## Page extract
━━━━

The report finds that getting more than this is technically possible but requires assumptions about food production and changes in diets that look increasingly challenging, especially as people in Asia and Latin America begin to adopt a high-meat western diet as incomes rise.

“The more bio-energy you want the harder it becomes to reconcile demand for food, energy and environmental protection,” says Slade. Replacing all fossil fuels with biomass would be equivalent to all of global agriculture and commercial forestry combined, and would only be possible if we can grow more food on less land.

Technical advances might be the least contentious route to increased bio-energy production, but policy will need to encourage innovation and investment alongside this for any meaningful change to occur.

UKERC argues a renewed focus on increasing food and energy crop yields could deliver a win-win opportunity as long as it is done without damaging soil fertility or depleting water resources. The report highlights the potential for policy to promote learning by encouraging development of sustainable biomass now, rather than waiting for the definitive answer on the ultimate potential.

━━━━

## Action item A
Reproduce the whole bio-energy passage word for word.
The rows that follow are unrelated to the bio-energy passage.

Source texts of formatted documents:
━━━━

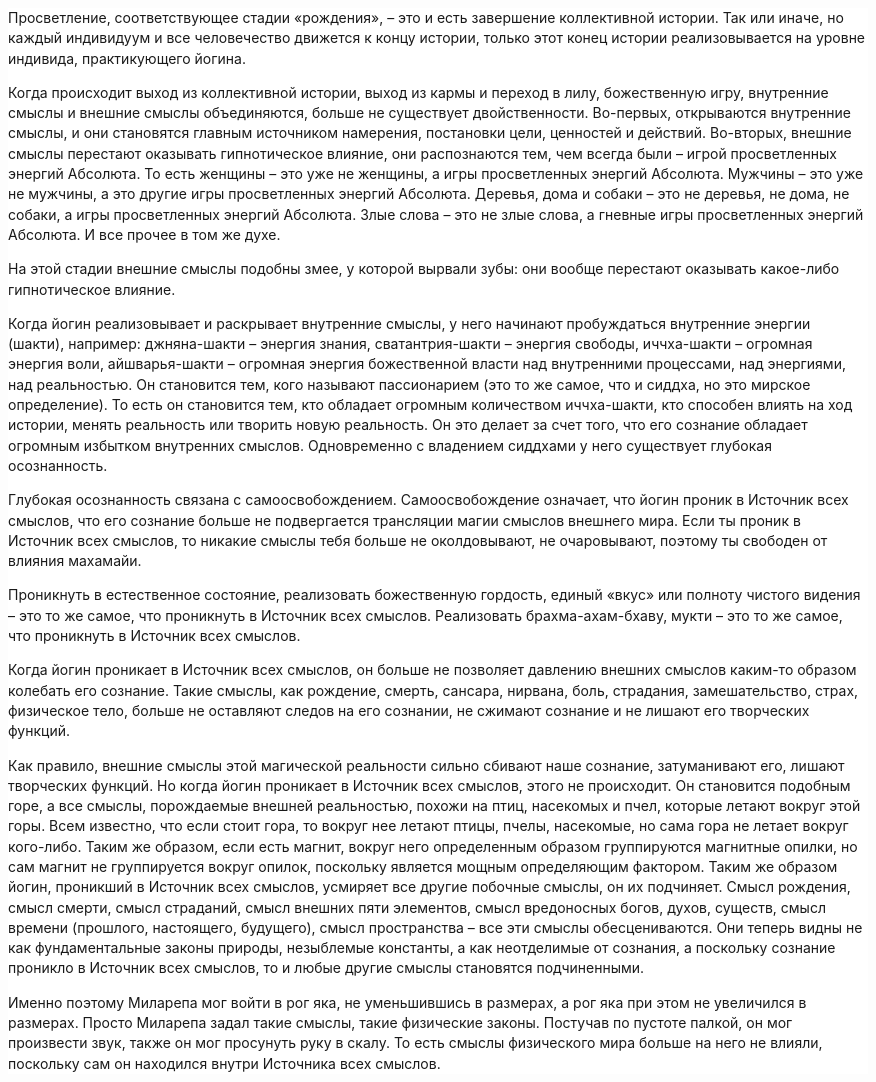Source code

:  Просветление, соответствующее стадии «рождения», – это и есть завершение коллективной истории. Так или иначе, но каждый индивидуум и все человечество движется к концу истории, только этот конец истории реализовывается на уровне индивида, практикующего йогина.

 Когда происходит выход из коллективной истории, выход из кармы и переход в лилу, божественную игру, внутренние смыслы и внешние смыслы объединяются, больше не существует двойственности. Во-первых, открываются внутренние смыслы, и они становятся главным источником намерения, постановки цели, ценностей и действий. Во-вторых, внешние смыслы перестают оказывать гипнотическое влияние, они распознаются тем, чем всегда были – игрой просветленных энергий Абсолюта. То есть женщины – это уже не женщины, а игры просветленных энергий Абсолюта. Мужчины – это уже не мужчины, а это другие игры просветленных энергий Абсолюта. Деревья, дома и собаки – это не деревья, не дома, не собаки, а игры просветленных энергий Абсолюта. Злые слова – это не злые слова, а гневные игры просветленных энергий Абсолюта. И все прочее в том же духе.

 На этой стадии внешние смыслы подобны змее, у которой вырвали зубы: они вообще перестают оказывать какое-либо гипнотическое влияние.

 Когда йогин реализовывает и раскрывает внутренние смыслы, у него начинают пробуждаться внутренние энергии (шакти), например: джняна-шакти – энергия знания, сватантрия-шакти – энергия свободы, иччха-шакти – огромная энергия воли, айшварья-шакти – огромная энергия божественной власти над внутренними процессами, над энергиями, над реальностью. Он становится тем, кого называют пассионарием (это то же самое, что и сиддха, но это мирское определение). То есть он становится тем, кто обладает огромным количеством иччха-шакти, кто способен влиять на ход истории, менять реальность или творить новую реальность. Он это делает за счет того, что его сознание обладает огромным избытком внутренних смыслов. Одновременно с владением сиддхами у него существует глубокая осознанность.

 Глубокая осознанность связана с самоосвобождением. Самоосвобождение означает, что йогин проник в Источник всех смыслов, что его сознание больше не подвергается трансляции магии смыслов внешнего мира. Если ты проник в Источник всех смыслов, то никакие смыслы тебя больше не околдовывают, не очаровывают, поэтому ты свободен от влияния махамайи.

 Проникнуть в естественное состояние, реализовать божественную гордость, единый «вкус» или полноту чистого видения – это то же самое, что проникнуть в Источник всех смыслов. Реализовать брахма-ахам-бхаву, мукти – это то же самое, что проникнуть в Источник всех смыслов.

 Когда йогин проникает в Источник всех смыслов, он больше не позволяет давлению внешних смыслов каким-то образом колебать его сознание. Такие смыслы, как рождение, смерть, сансара, нирвана, боль, страдания, замешательство, страх, физическое тело, больше не оставляют следов на его сознании, не сжимают сознание и не лишают его творческих функций.

 Как правило, внешние смыслы этой магической реальности сильно сбивают наше сознание, затуманивают его, лишают творческих функций. Но когда йогин проникает в Источник всех смыслов, этого не происходит. Он становится подобным горе, а все смыслы, порождаемые внешней реальностью, похожи на птиц, насекомых и пчел, которые летают вокруг этой горы. Всем известно, что если стоит гора, то вокруг нее летают птицы, пчелы, насекомые, но сама гора не летает вокруг кого-либо. Таким же образом, если есть магнит, вокруг него определенным образом группируются магнитные опилки, но сам магнит не группируется вокруг опилок, поскольку является мощным определяющим фактором. Таким же образом йогин, проникший в Источник всех смыслов, усмиряет все другие побочные смыслы, он их подчиняет. Смысл рождения, смысл смерти, смысл страданий, смысл внешних пяти элементов, смысл вредоносных богов, духов, существ, смысл времени (прошлого, настоящего, будущего), смысл пространства – все эти смыслы обесцениваются. Они теперь видны не как фундаментальные законы природы, незыблемые константы, а как неотделимые от сознания, а поскольку сознание проникло в Источник всех смыслов, то и любые другие смыслы становятся подчиненными.

 Именно поэтому Миларепа мог войти в рог яка, не уменьшившись в размерах, а рог яка при этом не увеличился в размерах. Просто Миларепа задал такие смыслы, такие физические законы. Постучав по пустоте палкой, он мог произвести звук, также он мог просунуть руку в скалу. То есть смыслы физического мира больше на него не влияли, поскольку сам он находился внутри Источника всех смыслов.
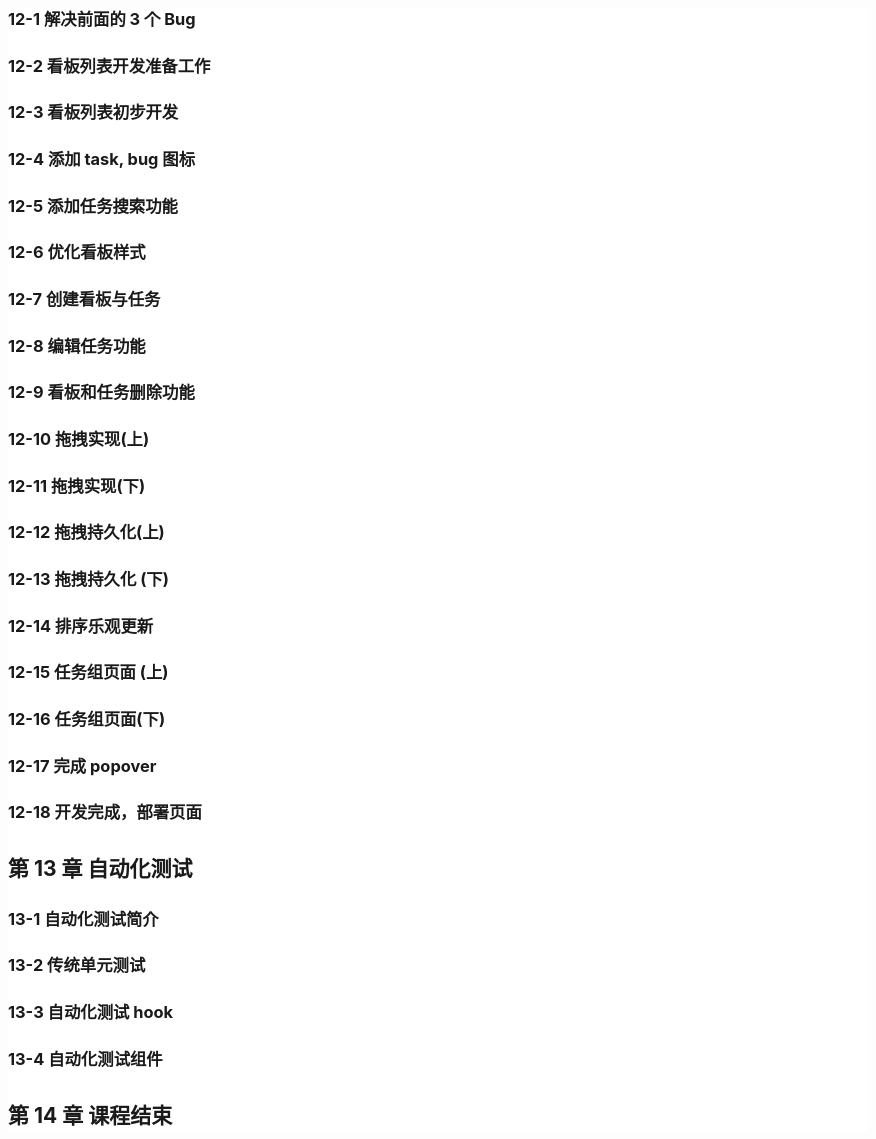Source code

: ### 12-1 解决前面的 3 个 Bug

### 12-2 看板列表开发准备工作

### 12-3 看板列表初步开发

### 12-4 添加 task, bug 图标

### 12-5 添加任务搜索功能

### 12-6 优化看板样式

### 12-7 创建看板与任务

### 12-8 编辑任务功能

### 12-9 看板和任务删除功能

### 12-10 拖拽实现(上)

### 12-11 拖拽实现(下)

### 12-12 拖拽持久化(上)

### 12-13 拖拽持久化 (下)

### 12-14 排序乐观更新

### 12-15 任务组页面 (上)

### 12-16 任务组页面(下)

### 12-17 完成 popover

### 12-18 开发完成，部署页面

## 第 13 章 自动化测试

### 13-1 自动化测试简介

### 13-2 传统单元测试

### 13-3 自动化测试 hook

### 13-4 自动化测试组件

## 第 14 章 课程结束

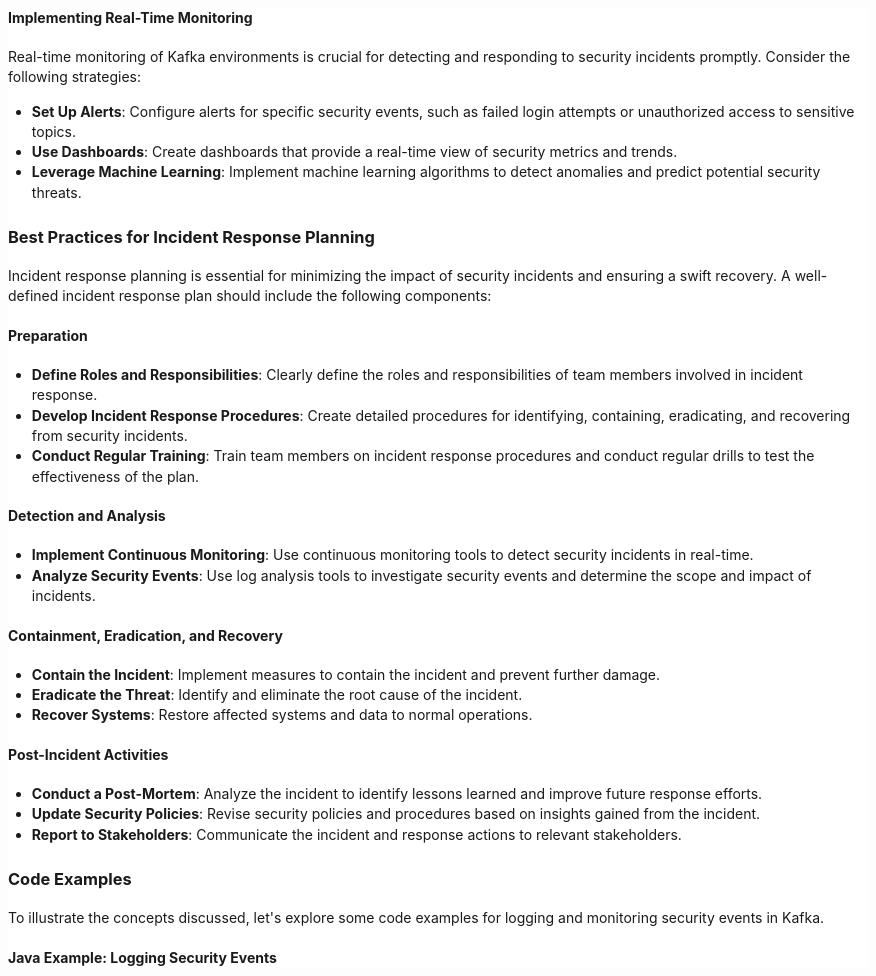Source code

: #### Implementing Real-Time Monitoring

Real-time monitoring of Kafka environments is crucial for detecting and responding to security incidents promptly. Consider the following strategies:

- **Set Up Alerts**: Configure alerts for specific security events, such as failed login attempts or unauthorized access to sensitive topics.
- **Use Dashboards**: Create dashboards that provide a real-time view of security metrics and trends.
- **Leverage Machine Learning**: Implement machine learning algorithms to detect anomalies and predict potential security threats.

### Best Practices for Incident Response Planning

Incident response planning is essential for minimizing the impact of security incidents and ensuring a swift recovery. A well-defined incident response plan should include the following components:

#### Preparation

- **Define Roles and Responsibilities**: Clearly define the roles and responsibilities of team members involved in incident response.
- **Develop Incident Response Procedures**: Create detailed procedures for identifying, containing, eradicating, and recovering from security incidents.
- **Conduct Regular Training**: Train team members on incident response procedures and conduct regular drills to test the effectiveness of the plan.

#### Detection and Analysis

- **Implement Continuous Monitoring**: Use continuous monitoring tools to detect security incidents in real-time.
- **Analyze Security Events**: Use log analysis tools to investigate security events and determine the scope and impact of incidents.

#### Containment, Eradication, and Recovery

- **Contain the Incident**: Implement measures to contain the incident and prevent further damage.
- **Eradicate the Threat**: Identify and eliminate the root cause of the incident.
- **Recover Systems**: Restore affected systems and data to normal operations.

#### Post-Incident Activities

- **Conduct a Post-Mortem**: Analyze the incident to identify lessons learned and improve future response efforts.
- **Update Security Policies**: Revise security policies and procedures based on insights gained from the incident.
- **Report to Stakeholders**: Communicate the incident and response actions to relevant stakeholders.

### Code Examples

To illustrate the concepts discussed, let's explore some code examples for logging and monitoring security events in Kafka.

#### Java Example: Logging Security Events
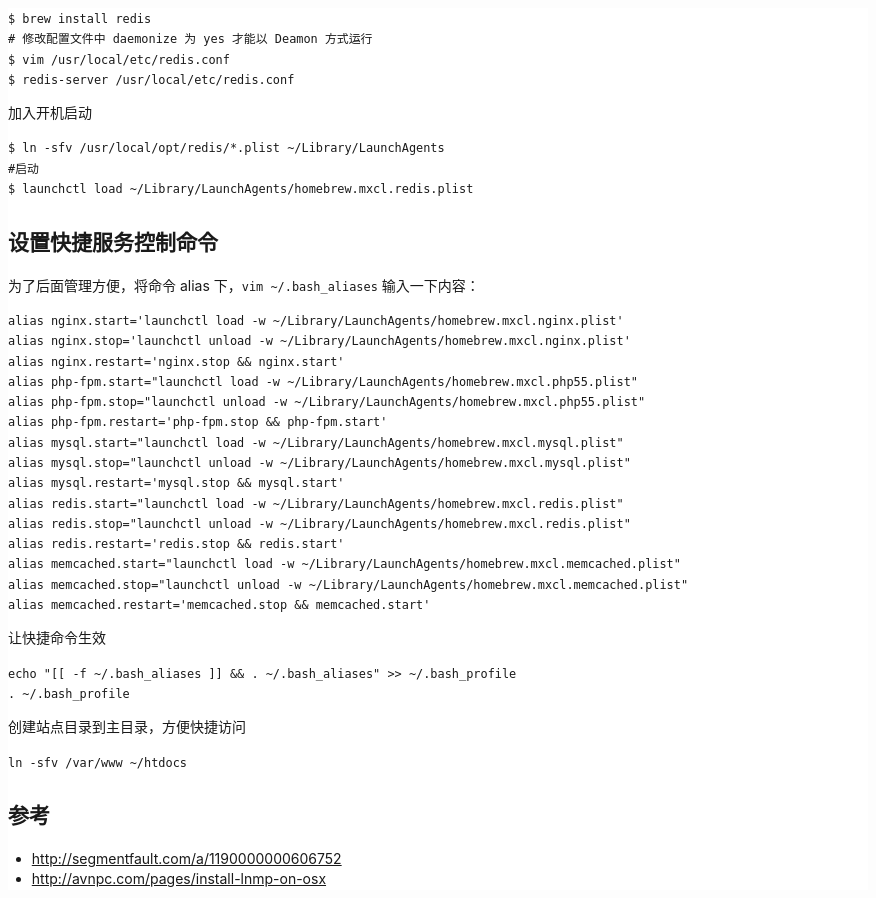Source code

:     $ brew install redis
    # 修改配置文件中 daemonize 为 yes 才能以 Deamon 方式运行
    $ vim /usr/local/etc/redis.conf
    $ redis-server /usr/local/etc/redis.conf

加入开机启动

    $ ln -sfv /usr/local/opt/redis/*.plist ~/Library/LaunchAgents
    #启动
    $ launchctl load ~/Library/LaunchAgents/homebrew.mxcl.redis.plist

设置快捷服务控制命令
-------------------

为了后面管理方便，将命令 alias 下，`vim ~/.bash_aliases` 输入一下内容：

    alias nginx.start='launchctl load -w ~/Library/LaunchAgents/homebrew.mxcl.nginx.plist'
    alias nginx.stop='launchctl unload -w ~/Library/LaunchAgents/homebrew.mxcl.nginx.plist'
    alias nginx.restart='nginx.stop && nginx.start'
    alias php-fpm.start="launchctl load -w ~/Library/LaunchAgents/homebrew.mxcl.php55.plist"
    alias php-fpm.stop="launchctl unload -w ~/Library/LaunchAgents/homebrew.mxcl.php55.plist"
    alias php-fpm.restart='php-fpm.stop && php-fpm.start'
    alias mysql.start="launchctl load -w ~/Library/LaunchAgents/homebrew.mxcl.mysql.plist"
    alias mysql.stop="launchctl unload -w ~/Library/LaunchAgents/homebrew.mxcl.mysql.plist"
    alias mysql.restart='mysql.stop && mysql.start'
    alias redis.start="launchctl load -w ~/Library/LaunchAgents/homebrew.mxcl.redis.plist"
    alias redis.stop="launchctl unload -w ~/Library/LaunchAgents/homebrew.mxcl.redis.plist"
    alias redis.restart='redis.stop && redis.start'
    alias memcached.start="launchctl load -w ~/Library/LaunchAgents/homebrew.mxcl.memcached.plist"
    alias memcached.stop="launchctl unload -w ~/Library/LaunchAgents/homebrew.mxcl.memcached.plist"
    alias memcached.restart='memcached.stop && memcached.start'

让快捷命令生效

    echo "[[ -f ~/.bash_aliases ]] && . ~/.bash_aliases" >> ~/.bash_profile
    . ~/.bash_profile

创建站点目录到主目录，方便快捷访问

    ln -sfv /var/www ~/htdocs

参考
----

- <http://segmentfault.com/a/1190000000606752>
- <http://avnpc.com/pages/install-lnmp-on-osx>
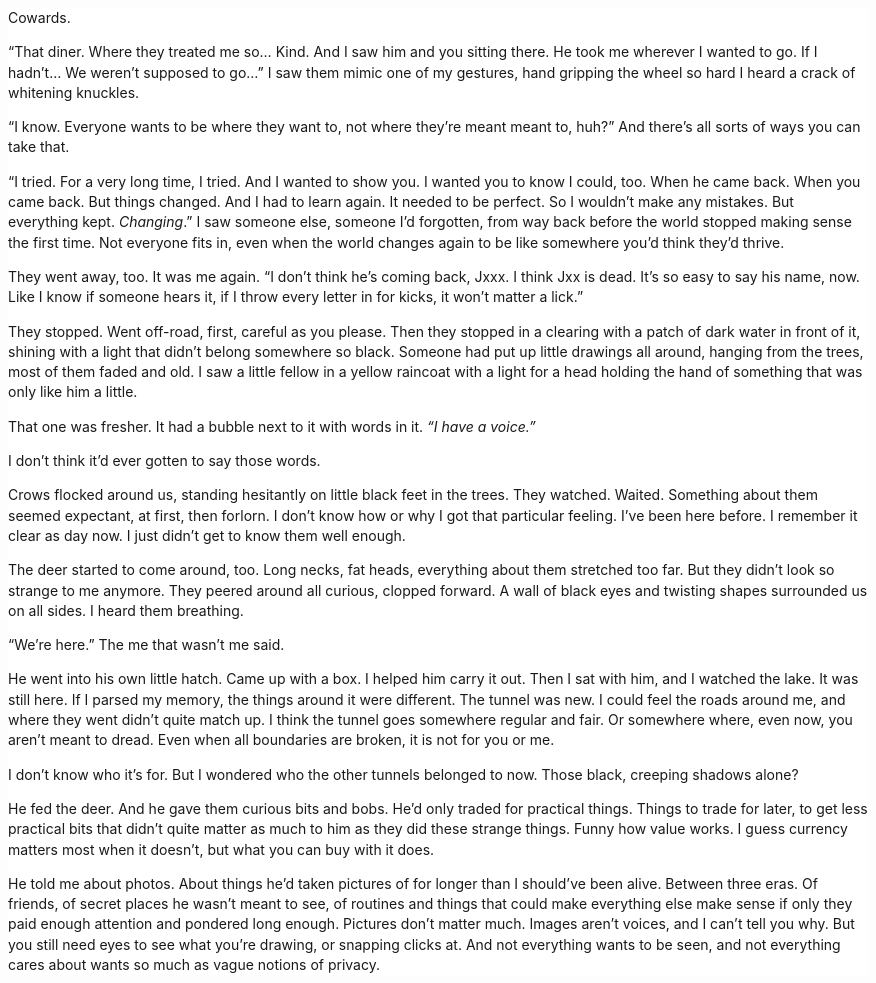 Cowards.

“That diner. Where they treated me so… Kind. And I saw him and you sitting there. He took me wherever I wanted to go. If I hadn’t… We weren’t supposed to go…” I saw them mimic one of my gestures, hand gripping the wheel so hard I heard a crack of whitening knuckles.

“I know. Everyone wants to be where they want to, not where they’re meant meant to, huh?” And there’s all sorts of ways you can take that.

“I tried. For a very long time, I tried. And I wanted to show you. I wanted you to know I could, too. When he came back. When you came back. But things changed. And I had to learn again. It needed to be perfect. So I wouldn’t make any mistakes. But everything kept. *Changing*.” I saw someone else, someone I’d forgotten, from way back before the world stopped making sense the first time. Not everyone fits in, even when the world changes again to be like somewhere you’d think they’d thrive.

They went away, too. It was me again. “I don’t think he’s coming back, Jxxx. I think Jxx is dead. It’s so easy to say his name, now. Like I know if someone hears it, if I throw every letter in for kicks, it won’t matter a lick.”

They stopped. Went off-road, first, careful as you please. Then they stopped in a clearing with a patch of dark water in front of it, shining with a light that didn’t belong somewhere so black. Someone had put up little drawings all around, hanging from the trees, most of them faded and old. I saw a little fellow in a yellow raincoat with a light for a head holding the hand of something that was only like him a little.

That one was fresher. It had a bubble next to it with words in it. *“I have a voice.”*

I don’t think it’d ever gotten to say those words.

Crows flocked around us, standing hesitantly on little black feet in the trees. They watched. Waited. Something about them seemed expectant, at first, then forlorn. I don’t know how or why I got that particular feeling. I’ve been here before. I remember it clear as day now. I just didn’t get to know them well enough.

The deer started to come around, too. Long necks, fat heads, everything about them stretched too far. But they didn’t look so strange to me anymore. They peered around all curious, clopped forward. A wall of black eyes and twisting shapes surrounded us on all sides. I heard them breathing.

“We’re here.” The me that wasn’t me said.

He went into his own little hatch. Came up with a box. I helped him carry it out. Then I sat with him, and I watched the lake. It was still here. If I parsed my memory, the things around it were different. The tunnel was new. I could feel the roads around me, and where they went didn’t quite match up. I think the tunnel goes somewhere regular and fair. Or somewhere where, even now, you aren’t meant to dread. Even when all boundaries are broken, it is not for you or me.

I don’t know who it’s for. But I wondered who the other tunnels belonged to now. Those black, creeping shadows alone?

He fed the deer. And he gave them curious bits and bobs. He’d only traded for practical things. Things to trade for later, to get less practical bits that didn’t quite matter as much to him as they did these strange things. Funny how value works. I guess currency matters most when it doesn’t, but what you can buy with it does.

He told me about photos. About things he’d taken pictures of for longer than I should’ve been alive. Between three eras. Of friends, of secret places he wasn’t meant to see, of routines and things that could make everything else make sense if only they paid enough attention and pondered long enough. Pictures don’t matter much. Images aren’t voices, and I can’t tell you why. But you still need eyes to see what you’re drawing, or snapping clicks at. And not everything wants to be seen, and not everything cares about wants so much as vague notions of privacy.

━━━━

## Action item B
From the rows, transcribe the lines starting with the line that contains "think they’d thrive." and going on through the line that contains "wasn’t me said.".

## Your solution A
The report finds that getting more than this is technically possible but requires assumptions about food production and changes in diets that look increasingly challenging, especially as people in Asia and Latin America begin to adopt a high-meat western diet as incomes rise.

“The more bio-energy you want the harder it becomes to reconcile demand for food, energy and environmental protection,” says Slade. Replacing all fossil fuels with biomass would be equivalent to all of global agriculture and commercial forestry combined, and would only be possible if we can grow more food on less land.

Technical advances might be the least contentious route to increased bio-energy production, but policy will need to encourage innovation and investment alongside this for any meaningful change to occur.

UKERC argues a renewed focus on increasing food and energy crop yields could deliver a win-win opportunity as long as it is done without damaging soil fertility or depleting water resources. The report highlights the potential for policy to promote learning by encouraging development of sustainable biomass now, rather than waiting for the definitive answer on the ultimate potential.

## Your solution B
“I tried. For a very long time, I tried. And I wanted to show you. I wanted you to know I could, too. When he came back. When you came back. But things changed. And I had to learn again. It needed to be perfect. So I wouldn’t make any mistakes. But everything kept. *Changing*.” I saw someone else, someone I’d forgotten, from way back before the world stopped making sense the first time. Not everyone fits in, even when the world changes again to be like somewhere you’d think they’d thrive.

They went away, too. It was me again. “I don’t think he’s coming back, Jxxx. I think Jxx is dead. It’s so easy to say his name, now. Like I know if someone hears it, if I throw every letter in for kicks, it won’t matter a lick.”

They stopped. Went off-road, first, careful as you please. Then they stopped in a clearing with a patch of dark water in front of it, shining with a light that didn’t belong somewhere so black. Someone had put up little drawings all around, hanging from the trees, most of them faded and old. I saw a little fellow in a yellow raincoat with a light for a head holding the hand of something that was only like him a little.

That one was fresher. It had a bubble next to it with words in it. *“I have a voice.”*

I don’t think it’d ever gotten to say those words.

Crows flocked around us, standing hesitantly on little black feet in the trees. They watched. Waited. Something about them seemed expectant, at first, then forlorn. I don’t know how or why I got that particular feeling. I’ve been here before. I remember it clear as day now. I just didn’t get to know them well enough.

The deer started to come around, too. Long necks, fat heads, everything about them stretched too far. But they didn’t look so strange to me anymore. They peered around all curious, clopped forward. A wall of black eyes and twisting shapes surrounded us on all sides. I heard them breathing.

“We’re here.” The me that wasn’t me said.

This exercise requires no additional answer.